Thanks for the link. I am familiar with Bookchin, and have little to no use for him (for reasons elaborated in Warwick Fox's "Toward a Transpersonal Ecology: Developing New Foundations for Environmentalism"--I'll summarize if you're interested, but this thread is getting old and I don't know that you'll be back).
I didn't editorialize on Kempf's words because I wanted to offer them up as they were--felt his main point was right on: things are as they are because the wealthy like it just the way it is.
I re-read my response below, and it comes off as harsh. Sorry. I DO have some issues with Bookchin's approach, especially given his vitriolic attacks on "deep ecology" in the late 80s. Since that was 20 years ago, I guess I can let it go now!
>>>...the summit hosts were admitting they had failed to broker an agreement....a senior source in the host delegation, saying the failure was a monumental disappointment to the Danes.
The chief negotiator for Denmark, Thomas Becker (the man said to be instrumental in getting this conference to be hosted in Copenhagen) resigned just two months ago - in October. The rumors are that the Danish government wanted to water down the targets even back then. The Danish government is most likely not above blame.
I am 100% in favor of holding governments responsible and speaking truth to power.
That said, our we holding ourselves responsible as well and doing our part to reduce consumption or are we content to blame the "world leaders" for letting us down once again.
"In terms of immediacy of action...reducing meat consumption clearly is the most attractive opportunity." - Dr.Rajendra Packauri, UN chair on climate change
Nothing is going to change unless we make the effort to reduce consumption and our contribution to supply and demand.
Farmed animals contribute 65% nitrous oxide equalling 296 times GWP of C02.
Livestock is responsible for 40% more to climate change than all transport (cars, trucks, planes, ships, trains) combined.

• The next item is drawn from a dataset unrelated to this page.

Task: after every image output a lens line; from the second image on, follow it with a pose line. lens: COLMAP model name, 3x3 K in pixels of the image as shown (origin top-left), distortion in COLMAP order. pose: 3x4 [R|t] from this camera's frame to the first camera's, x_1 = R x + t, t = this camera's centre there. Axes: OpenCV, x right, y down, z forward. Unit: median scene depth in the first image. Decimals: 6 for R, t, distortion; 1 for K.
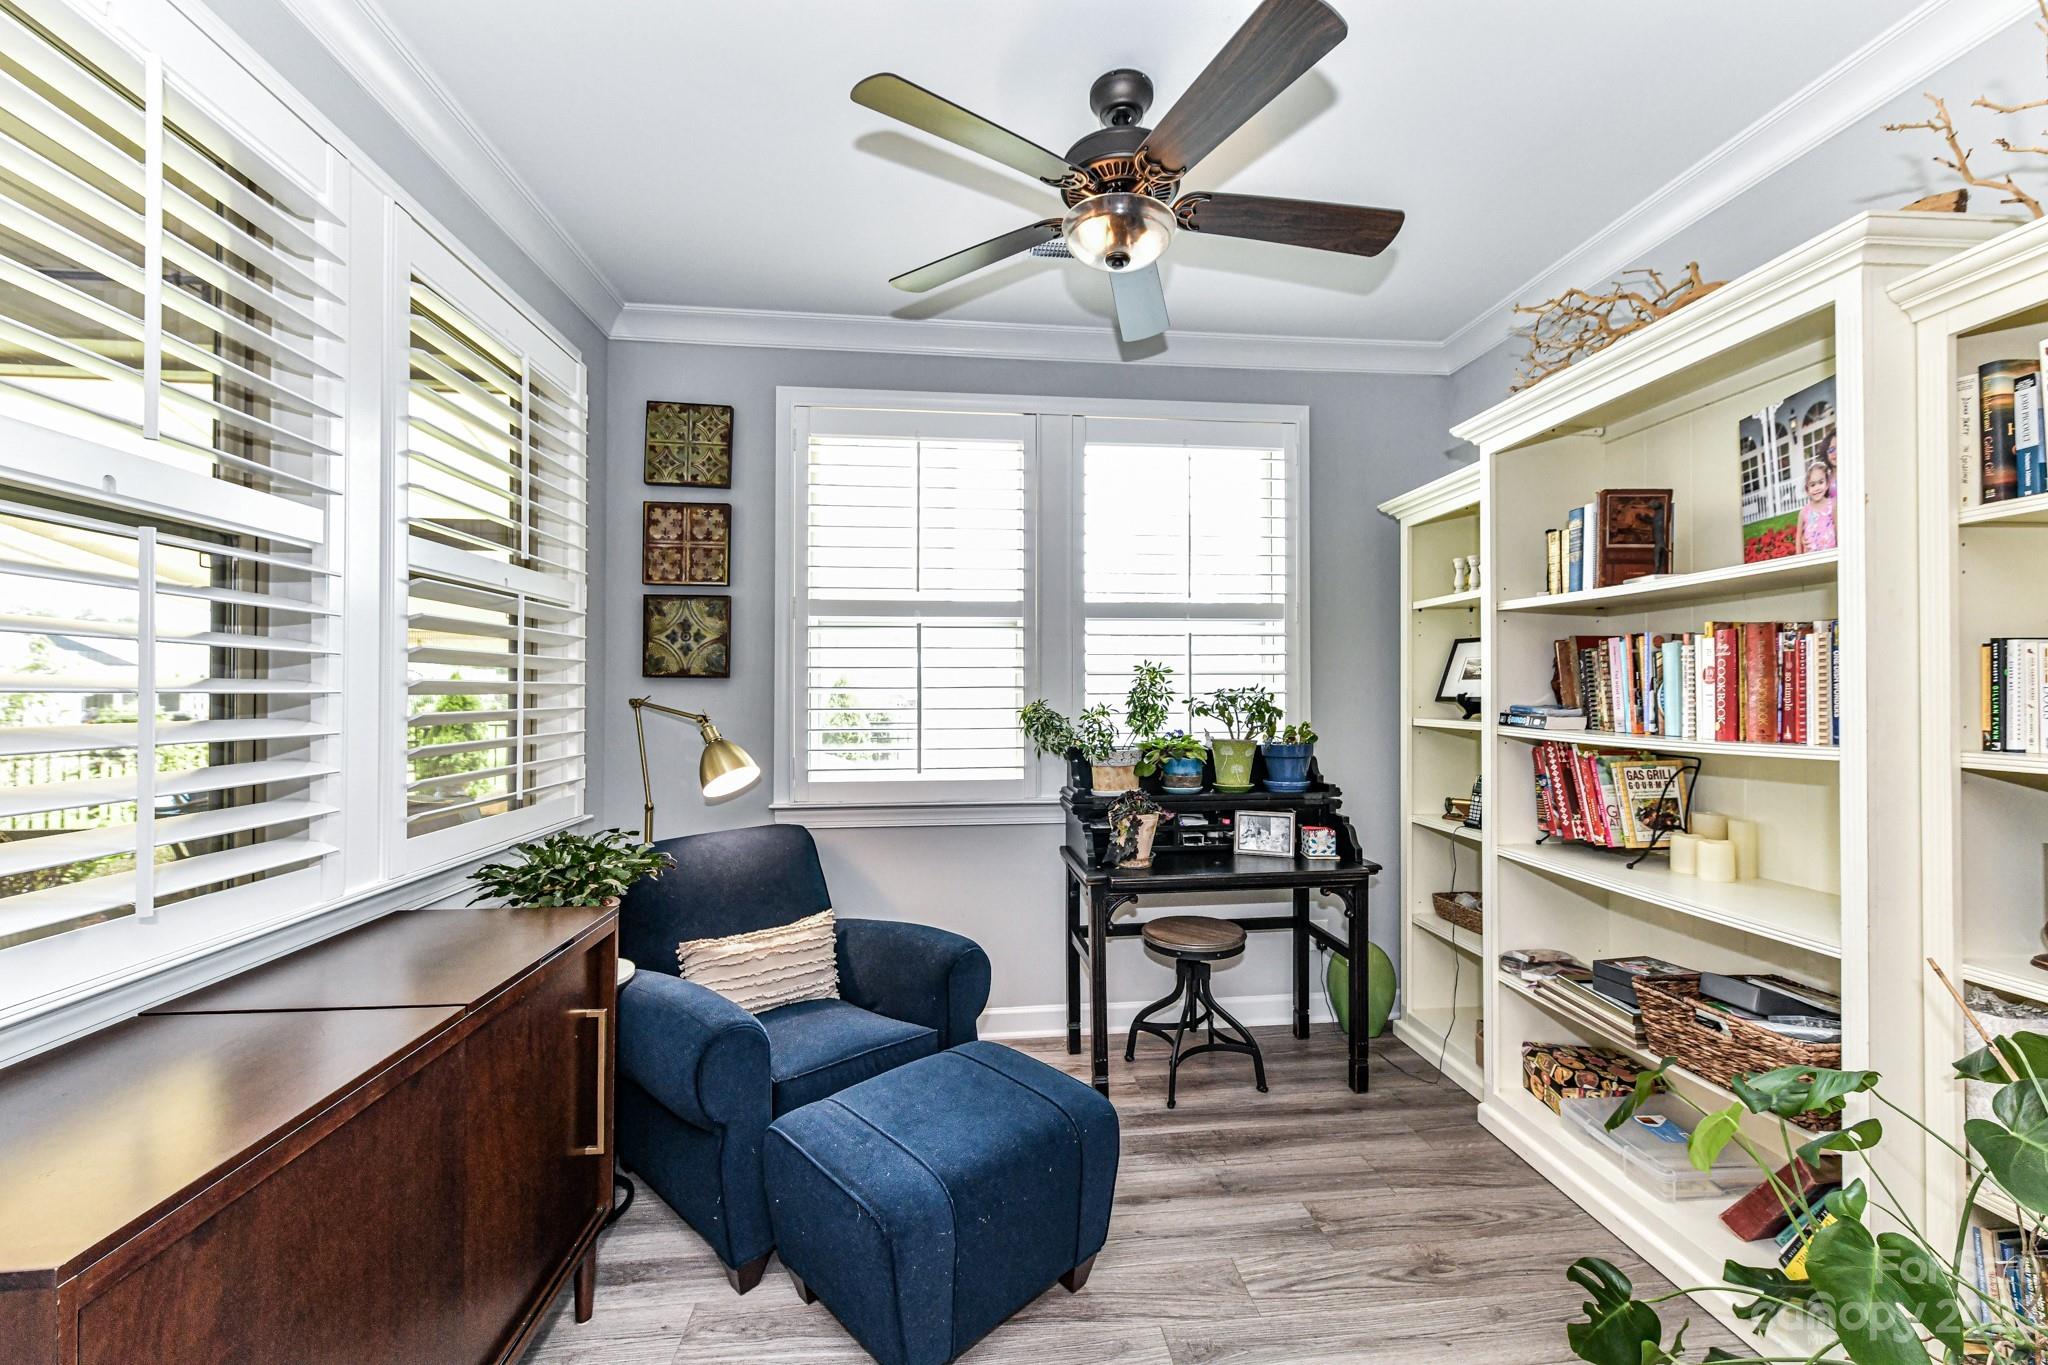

Are we environmentalists letting go of the defensiveness and old habits and doing our part and passing up on the cheeseburger?
What makes us progressive is that we are fluid and recognize what needs to change and then make the change based on critical thinking and the facts.
And after all is said and done...alas! wasn't this to be expected? There is no such thing as a "level playing field" when it comes to the rich, thieving nations defending their rights to go on exploiting and pillaging the Third World. There is no such thing as "transparency" as the rich, thieving nations don't want us to see what is being cooked behind closed doors. Democracy dies behind closed doors and so does COP 15. It is time to start BOYCOTTING all those, nations or corporations, who engineered the collapse of Copenhagen. The boycotts must be world-wide and for as long as it takes - not these "one day" jobs that make our opressors laugh.